Part of the reduced growth rate could be due to improvements in the health care system that will continue to rein in costs over time.
“If the cost curve is really bending as a result of what we’re doing, that should favorably affect rates,” he says.
Several new reports also hint at a bend in the health cost curve — even as health spending picks up with the improving economy.
The change after years of large increases in how much health care costs seems to be coming for several reasons, the reports find: Americans are using their prescribed medications more often, which may be keeping them out of the hospital; payment systems have begun to reward quality over quantity, which has encouraged a team-based, data-driven approach; and record numbers of medications have been developed to address chronic disease, while older medications have come off their expensive patents.
The week’s findings include a report from the IMS Institute for Healthcare Informatics that found that even as health care spending has rebounded with the economy, the growth rate remains lower than usual. In addition, the Congressional Budget Office (CBO) projected lower health insurance premiums than originally expected.
“Growth in medicine spending remains at historically low levels despite a significant uptick last year, and continues to contribute to the bending of the health care cost curve,” says Murray Aitken, executive director of IMS, which provides reports to health companies and creates market forecasts. “We think (the uptick in spending is) a reflection of a stronger economy, more patients with insurance and some relief of pent-up demand for services because of the economic downturn.”
IMS found that Americans spent $329.2 billion on health care last year — up 3.2% from 2012 and a rebound after spending went down 1% in 2012.
The report listed several reasons for the change, including expired medication patents, price increases, higher prices on new medicines and more consumers using the health care system.
The study found that even before the rollout of the Affordable Care Act, consumers shifted to high-deductible plans and paid higher out-of-pocket expenses.

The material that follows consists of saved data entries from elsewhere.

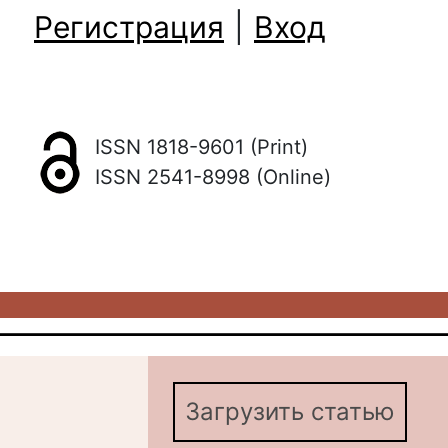
Регистрация
|
Вход
ISSN 1818-9601 (Print)
ISSN 2541-8998 (Online)
Загрузить статью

Aitkin says people spent more on drugs and less on follow-up visits and hospitalizations, which could be key to keeping the growth rate low. Health experts have long held that if people can afford — and take — prescribed medications, it may keep them safe from heart attacks or low blood sugar levels, and ultimately keep their overall health costs lower.
Aitkin says 23% of prescription drugs had no co-pays in 2013, mostly because of provisions within the Affordable Care Act, including the one for coverage of contraceptives as preventive medications. Women saved $483 million in out-of-pocket costs in 2013 for contraceptives alone.
And hospitalizations from emergency room visits decreased 14.6%, possibly because consumers were encouraged to try other options first. Prescribing pain medications, probably in response to narcotic addiction, has also gone down.
This week, the CBO downgraded its original premium projections by about 15% lower than projected in the fall of 2009, in part due to “lower projected health care costs for the federal government and the private health sector.”